The Dynamic Word Cloud
Prototyping this idea seemed to be an interesting internship side project to work on whenever I had the time.
How it Works
The resulting text is separated into individual words. Those words are then sifted through to sort out conjunctions, interjections, pronouns and essentially every other word that isn’t carrying any significant meaning on it’s own or cannot convey meaning due to the lack of context in the randomized visualization it is going to end up in. Usually speakers tend to use words they’d like to emphasize on more frequently. The same thing applies to essential information like the name of the topic for example. This is why the the occurrences of each remaining word are counted in the next step. The resulting occurrence-count is then mapped onto the size and color of the respective word. Finally all the words are randomly placed on the available surface to achieve a cloud-like visualization.
With this solution I could continuously put in audio via microphone and get a clean string back. Node.js in combination with Socket.IO also allowed me to effortlessly pass on the results to vvvv via OSC.

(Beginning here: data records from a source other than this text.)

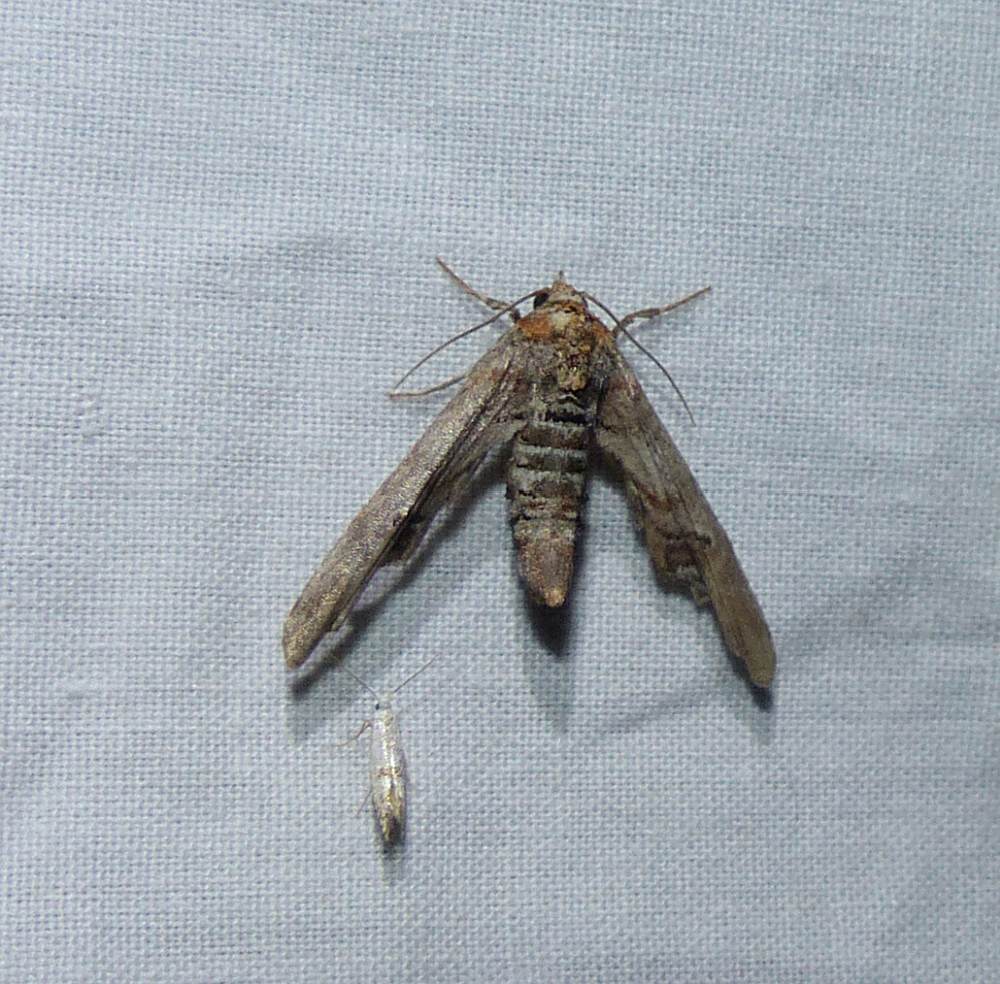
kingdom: Animalia
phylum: Arthropoda
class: Insecta
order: Lepidoptera
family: Euteliidae
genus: Marathyssa
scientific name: Marathyssa inficita
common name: Dark marathyssa moth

For most of the programming the existing vvvv nodes where sufficient but I wasn’t able to find nodes to prevent the overlapping of words which would inevitably occur if iI just spread them out randomly. Overlapping greatly diminished the readability so I also had to write a custom node for vvvv in C# to prevent it from happening.
Here are additional examples for word clouds generated from some very different speeches, talks and presentations.
President Donald Trump Speech at CPAC 2017, Friday, February 24, 2017
Apple WWDC Keynote 2017
Elon Musk talks Climate Change and Carbon Tax at the Sorbone 2015
Martin Luther King Jr. “I Have a Dream”, 28 August 1963, Lincoln Memorial, Washington D.C.
With the guidance of my patient colleagues I went through the process of generating an idea and developing it into a functional prototype. This internship project was a valuable experience for me and and the advancement of my humble programming skills along the way certainly didn’t hurt either.